Prosegue la rassegna Un Anno d’Arte allo Studio Hazen di Pordenone con la seconda mostra dell’anno, una personale dedicata all’artista Santorossi.
Scopriamo la sua poetica lasciando la parola alla dott.ssa Alessandra Santin, che ha affiancato l’arch. Pier Appoloni nella curatela di questa esposizione.

L’opera di Santorossi
Paul Virilio affronta il tema della crisi partendo dalla constatazione che l’eccesso d’informazione e di velocità tecnologica produce una progressiva perdita della capacità di osservare il mondo. Nella società della comunicazione l’uomo vive in uno stato di allucinazione visiva – come accecato dalla luminosità dell’immagine che la velocità gli restituisce. Incapace di leggere e interpretare la visione, l’uomo guardandosi allo specchio non si riconosce o addirittura non si vede più.
Dopo l’Arte, dopo Dio, anche l’immagine dell’uomo è morta, nella sua assoluta originarietà e unicità. L’identità visiva dell’uomo contemporaneo, che aderisce a modelli idealizzati e imposti dalla dittatura delle immagini, subisce i processi di omologazione che, per l’appunto, uccidono la meravigliosa soggettività dell’uomo.
Il processo di mutazione antropologica che ne segue modifica gli orizzonti umani, si eludono le ideologie e gli ideali, l’uomo vede svanire le proprie certezze e il senso di smarrimento lo porta ad interrogarsi sempre più su se stesso, sulla propria essenza, sulle proprie scelte esistenziali, sulla propria immagine.

L’identità frammentata e svuotata di senso e la realtà complessa e semplificata si colgono nelle opere pittofotografiche di Santorossi, date per sequenze di colori replicati e spaziati da lunghe linee, sottili e bianche.
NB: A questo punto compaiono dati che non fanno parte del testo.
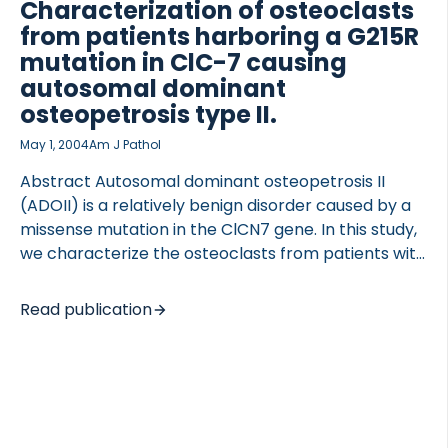
Characterization of osteoclasts
osteoclastic resorption compartment and bone
from patients harboring a G215R
resorption. Inhibition of bone resorption by
mutation in ClC-7 causing
inhibition of […]
autosomal dominant
osteopetrosis type II.
May 1, 2004
Am J Pathol
OCOLS
Abstract Autosomal dominant osteopetrosis II
(ADOII) is a relatively benign disorder caused by a
missense mutation in the ClCN7 gene. In this study,
we characterize the osteoclasts from patients with
ADOII, caused by a G215R mutation, and investigate
the effect on osteoclast function in vitro.
Read publication
Osteoclasts from ADOII patients and healthy age-
and sex-matched controls, were used to evaluate
osteoclastogenesis, cell fusion, acidification, and
resorptive activity. ADOII osteoclasts in vivo have
increased number and size. However, in vitro we
observed no significant changes in the osteoclast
Questi segni, intinti nel bianco, non isolano le parti ma le pongono in relazione stabile permettendo di rivedere, accentuandoli, i limiti e i confini.
Ogni banda di colore non si isola ma si rapporta in modo nuovo, restituendo l’energia corrispondente all’azione di uno sguardo attento, di un sentire profondo, effetto di flash lucidissimi e silenziosi.
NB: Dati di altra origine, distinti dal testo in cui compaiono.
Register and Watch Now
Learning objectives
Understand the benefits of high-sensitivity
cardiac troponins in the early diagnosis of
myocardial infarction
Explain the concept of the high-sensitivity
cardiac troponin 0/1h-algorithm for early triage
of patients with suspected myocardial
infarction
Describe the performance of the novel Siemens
Il colore saturo e monocromo come luogo privo di punti di fuga non ospita e non imprigiona l’uomo del terzo millennio. Esso si coniuga con l’estuario di una parola che apre al possibile, si comprime nella diga che marca il territorio per uno sguardo libero e privo di mediazioni. Restano le bellissime bande di colore, promozionali dell’umano senza sembianze e senza rappresentazioni formali.
Oggi l’ardua dicibilità di senso e la consapevolezza della perdita dell’aura azzerano ogni riproduzione della forma. L’uomo di Santorossi è rappresentato solo dal colore e dalla parola: il nome, in particolare, diviene il vero ritratto, ed esprime in sè stesso tutta la verità incomunicabile di ciascuno.

Come certi oggetti deposti, il nome misura le vibrazioni della vita del soggetto e lo annuncia ora per sempre, in un infinito apparente, forse immodificabile. Tale rimane, infatti, finché una voce mentale lo ripete, finché pronunciare quel nome resta l’unica operazione possibile, l’unica certezza nell’universo dipendente dalle interferenze, dalle distanze, dalle onde comunicative vibrazionali.
Lo scandalo visionario entrando nella quotidianità si azzera; dimenticando la vera provocazione di una domanda sempre rinnovata Santorossi costruisce una realtà in cui il contemporaneo, protagonista del suo racconto, perde il valore identitario per diventare il luogo dell’artificio.
In ogni opera di Santorossi convergono l’organico e l’inorganico, la materia e l’immagine, l’uomo e il colore. Da soggetto narrante e narrativo l’uomo si trasforma in colore vibrante, in simbolo del fluire desiderante della vita.